__EXERCISE PROMPT__: Take the records underneath and set them down exactly.

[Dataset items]
-*-*-

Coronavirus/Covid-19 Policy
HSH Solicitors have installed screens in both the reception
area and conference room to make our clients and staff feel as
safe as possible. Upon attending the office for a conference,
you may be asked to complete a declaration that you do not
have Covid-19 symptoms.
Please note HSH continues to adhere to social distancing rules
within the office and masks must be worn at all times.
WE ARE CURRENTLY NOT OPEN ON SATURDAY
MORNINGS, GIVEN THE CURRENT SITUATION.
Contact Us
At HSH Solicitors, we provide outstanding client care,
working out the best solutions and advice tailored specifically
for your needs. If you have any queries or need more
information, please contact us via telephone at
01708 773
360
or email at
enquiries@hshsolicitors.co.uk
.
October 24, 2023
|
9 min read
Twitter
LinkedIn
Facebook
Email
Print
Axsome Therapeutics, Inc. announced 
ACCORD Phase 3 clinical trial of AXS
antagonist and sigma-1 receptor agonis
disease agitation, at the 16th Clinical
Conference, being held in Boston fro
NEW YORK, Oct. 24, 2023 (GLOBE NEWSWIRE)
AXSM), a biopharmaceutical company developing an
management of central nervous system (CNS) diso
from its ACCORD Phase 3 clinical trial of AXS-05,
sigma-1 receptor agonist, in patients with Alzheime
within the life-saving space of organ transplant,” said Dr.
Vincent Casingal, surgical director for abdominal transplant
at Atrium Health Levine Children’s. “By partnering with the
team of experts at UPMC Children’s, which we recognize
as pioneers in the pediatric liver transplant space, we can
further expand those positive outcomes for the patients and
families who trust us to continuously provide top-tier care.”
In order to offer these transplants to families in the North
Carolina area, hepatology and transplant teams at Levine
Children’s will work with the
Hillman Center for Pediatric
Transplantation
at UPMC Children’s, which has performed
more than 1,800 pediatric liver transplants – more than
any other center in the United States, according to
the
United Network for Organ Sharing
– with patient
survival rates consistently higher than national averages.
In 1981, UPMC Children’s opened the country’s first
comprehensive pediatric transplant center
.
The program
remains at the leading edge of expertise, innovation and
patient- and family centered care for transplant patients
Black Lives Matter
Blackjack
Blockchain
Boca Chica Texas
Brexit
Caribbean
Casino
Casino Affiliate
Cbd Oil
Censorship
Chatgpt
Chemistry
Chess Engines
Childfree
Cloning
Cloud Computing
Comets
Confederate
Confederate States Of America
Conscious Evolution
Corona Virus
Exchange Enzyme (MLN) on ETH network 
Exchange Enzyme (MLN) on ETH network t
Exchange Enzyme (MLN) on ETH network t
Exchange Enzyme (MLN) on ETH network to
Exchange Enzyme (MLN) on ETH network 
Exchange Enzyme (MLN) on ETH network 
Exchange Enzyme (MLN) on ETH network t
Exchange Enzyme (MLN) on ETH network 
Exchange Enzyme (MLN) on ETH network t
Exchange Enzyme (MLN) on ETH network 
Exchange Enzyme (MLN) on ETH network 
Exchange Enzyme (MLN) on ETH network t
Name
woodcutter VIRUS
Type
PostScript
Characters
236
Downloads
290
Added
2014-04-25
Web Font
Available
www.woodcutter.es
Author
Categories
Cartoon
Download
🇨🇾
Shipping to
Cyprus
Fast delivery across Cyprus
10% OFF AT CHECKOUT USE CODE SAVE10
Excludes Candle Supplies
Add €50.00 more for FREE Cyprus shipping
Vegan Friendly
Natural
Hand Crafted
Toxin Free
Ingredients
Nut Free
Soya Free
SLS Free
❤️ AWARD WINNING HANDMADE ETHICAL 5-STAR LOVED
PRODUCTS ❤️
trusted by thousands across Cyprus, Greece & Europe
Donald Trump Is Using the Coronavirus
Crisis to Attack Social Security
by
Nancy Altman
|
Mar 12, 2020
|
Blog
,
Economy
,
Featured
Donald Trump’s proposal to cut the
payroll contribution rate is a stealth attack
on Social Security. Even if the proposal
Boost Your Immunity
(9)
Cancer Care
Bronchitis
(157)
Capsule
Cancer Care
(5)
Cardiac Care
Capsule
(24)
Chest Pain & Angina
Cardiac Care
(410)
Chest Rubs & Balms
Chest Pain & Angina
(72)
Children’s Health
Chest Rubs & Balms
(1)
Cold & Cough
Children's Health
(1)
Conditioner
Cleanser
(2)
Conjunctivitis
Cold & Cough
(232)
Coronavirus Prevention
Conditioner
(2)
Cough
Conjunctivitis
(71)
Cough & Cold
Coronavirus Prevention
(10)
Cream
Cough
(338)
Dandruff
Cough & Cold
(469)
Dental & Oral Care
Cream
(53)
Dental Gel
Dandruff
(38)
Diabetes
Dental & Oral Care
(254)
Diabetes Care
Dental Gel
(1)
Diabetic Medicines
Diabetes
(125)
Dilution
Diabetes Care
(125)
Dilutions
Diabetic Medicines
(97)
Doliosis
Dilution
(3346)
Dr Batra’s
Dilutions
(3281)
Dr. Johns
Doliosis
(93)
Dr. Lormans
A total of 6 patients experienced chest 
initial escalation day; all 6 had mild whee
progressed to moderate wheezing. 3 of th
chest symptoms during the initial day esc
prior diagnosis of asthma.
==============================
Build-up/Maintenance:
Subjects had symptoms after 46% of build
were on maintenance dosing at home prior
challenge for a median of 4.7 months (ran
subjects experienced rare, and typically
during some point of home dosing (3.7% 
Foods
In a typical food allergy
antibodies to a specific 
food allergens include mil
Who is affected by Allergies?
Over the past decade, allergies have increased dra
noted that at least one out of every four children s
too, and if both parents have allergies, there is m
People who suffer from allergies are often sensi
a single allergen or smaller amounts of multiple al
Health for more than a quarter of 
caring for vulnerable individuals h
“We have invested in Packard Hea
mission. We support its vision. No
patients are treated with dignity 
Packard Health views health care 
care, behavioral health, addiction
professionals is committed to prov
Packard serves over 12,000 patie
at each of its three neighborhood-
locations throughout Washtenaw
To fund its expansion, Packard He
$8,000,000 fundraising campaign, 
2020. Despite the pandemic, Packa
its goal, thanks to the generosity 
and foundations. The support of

-*-*-

__ANSWER TO THE EXERCISE__:
Coronavirus/Covid-19 Policy
HSH Solicitors have installed screens in both the reception
area and conference room to make our clients and staff feel as
safe as possible. Upon attending the office for a conference,
you may be asked to complete a declaration that you do not
have Covid-19 symptoms.
Please note HSH continues to adhere to social distancing rules
within the office and masks must be worn at all times.
WE ARE CURRENTLY NOT OPEN ON SATURDAY
MORNINGS, GIVEN THE CURRENT SITUATION.
Contact Us
At HSH Solicitors, we provide outstanding client care,
working out the best solutions and advice tailored specifically
for your needs. If you have any queries or need more
information, please contact us via telephone at
01708 773
360
or email at
enquiries@hshsolicitors.co.uk
.
October 24, 2023
|
9 min read
Twitter
LinkedIn
Facebook
Email
Print
Axsome Therapeutics, Inc. announced 
ACCORD Phase 3 clinical trial of AXS
antagonist and sigma-1 receptor agonis
disease agitation, at the 16th Clinical
Conference, being held in Boston fro
NEW YORK, Oct. 24, 2023 (GLOBE NEWSWIRE)
AXSM), a biopharmaceutical company developing an
management of central nervous system (CNS) diso
from its ACCORD Phase 3 clinical trial of AXS-05,
sigma-1 receptor agonist, in patients with Alzheime
within the life-saving space of organ transplant,” said Dr.
Vincent Casingal, surgical director for abdominal transplant
at Atrium Health Levine Children’s. “By partnering with the
team of experts at UPMC Children’s, which we recognize
as pioneers in the pediatric liver transplant space, we can
further expand those positive outcomes for the patients and
families who trust us to continuously provide top-tier care.”
In order to offer these transplants to families in the North
Carolina area, hepatology and transplant teams at Levine
Children’s will work with the
Hillman Center for Pediatric
Transplantation
at UPMC Children’s, which has performed
more than 1,800 pediatric liver transplants – more than
any other center in the United States, according to
the
United Network for Organ Sharing
– with patient
survival rates consistently higher than national averages.
In 1981, UPMC Children’s opened the country’s first
comprehensive pediatric transplant center
.
The program
remains at the leading edge of expertise, innovation and
patient- and family centered care for transplant patients
Black Lives Matter
Blackjack
Blockchain
Boca Chica Texas
Brexit
Caribbean
Casino
Casino Affiliate
Cbd Oil
Censorship
Chatgpt
Chemistry
Chess Engines
Childfree
Cloning
Cloud Computing
Comets
Confederate
Confederate States Of America
Conscious Evolution
Corona Virus
Exchange Enzyme (MLN) on ETH network 
Exchange Enzyme (MLN) on ETH network t
Exchange Enzyme (MLN) on ETH network t
Exchange Enzyme (MLN) on ETH network to
Exchange Enzyme (MLN) on ETH network 
Exchange Enzyme (MLN) on ETH network 
Exchange Enzyme (MLN) on ETH network t
Exchange Enzyme (MLN) on ETH network 
Exchange Enzyme (MLN) on ETH network t
Exchange Enzyme (MLN) on ETH network 
Exchange Enzyme (MLN) on ETH network 
Exchange Enzyme (MLN) on ETH network t
Name
woodcutter VIRUS
Type
PostScript
Characters
236
Downloads
290
Added
2014-04-25
Web Font
Available
www.woodcutter.es
Author
Categories
Cartoon
Download
🇨🇾
Shipping to
Cyprus
Fast delivery across Cyprus
10% OFF AT CHECKOUT USE CODE SAVE10
Excludes Candle Supplies
Add €50.00 more for FREE Cyprus shipping
Vegan Friendly
Natural
Hand Crafted
Toxin Free
Ingredients
Nut Free
Soya Free
SLS Free
❤️ AWARD WINNING HANDMADE ETHICAL 5-STAR LOVED
PRODUCTS ❤️
trusted by thousands across Cyprus, Greece & Europe
Donald Trump Is Using the Coronavirus
Crisis to Attack Social Security
by
Nancy Altman
|
Mar 12, 2020
|
Blog
,
Economy
,
Featured
Donald Trump’s proposal to cut the
payroll contribution rate is a stealth attack
on Social Security. Even if the proposal
Boost Your Immunity
(9)
Cancer Care
Bronchitis
(157)
Capsule
Cancer Care
(5)
Cardiac Care
Capsule
(24)
Chest Pain & Angina
Cardiac Care
(410)
Chest Rubs & Balms
Chest Pain & Angina
(72)
Children’s Health
Chest Rubs & Balms
(1)
Cold & Cough
Children's Health
(1)
Conditioner
Cleanser
(2)
Conjunctivitis
Cold & Cough
(232)
Coronavirus Prevention
Conditioner
(2)
Cough
Conjunctivitis
(71)
Cough & Cold
Coronavirus Prevention
(10)
Cream
Cough
(338)
Dandruff
Cough & Cold
(469)
Dental & Oral Care
Cream
(53)
Dental Gel
Dandruff
(38)
Diabetes
Dental & Oral Care
(254)
Diabetes Care
Dental Gel
(1)
Diabetic Medicines
Diabetes
(125)
Dilution
Diabetes Care
(125)
Dilutions
Diabetic Medicines
(97)
Doliosis
Dilution
(3346)
Dr Batra’s
Dilutions
(3281)
Dr. Johns
Doliosis
(93)
Dr. Lormans
A total of 6 patients experienced chest 
initial escalation day; all 6 had mild whee
progressed to moderate wheezing. 3 of th
chest symptoms during the initial day esc
prior diagnosis of asthma.
==============================
Build-up/Maintenance:
Subjects had symptoms after 46% of build
were on maintenance dosing at home prior
challenge for a median of 4.7 months (ran
subjects experienced rare, and typically
during some point of home dosing (3.7% 
Foods
In a typical food allergy
antibodies to a specific 
food allergens include mil
Who is affected by Allergies?
Over the past decade, allergies have increased dra
noted that at least one out of every four children s
too, and if both parents have allergies, there is m
People who suffer from allergies are often sensi
a single allergen or smaller amounts of multiple al
Health for more than a quarter of 
caring for vulnerable individuals h
“We have invested in Packard Hea
mission. We support its vision. No
patients are treated with dignity 
Packard Health views health care 
care, behavioral health, addiction
professionals is committed to prov
Packard serves over 12,000 patie
at each of its three neighborhood-
locations throughout Washtenaw
To fund its expansion, Packard He
$8,000,000 fundraising campaign, 
2020. Despite the pandemic, Packa
its goal, thanks to the generosity 
and foundations. The support of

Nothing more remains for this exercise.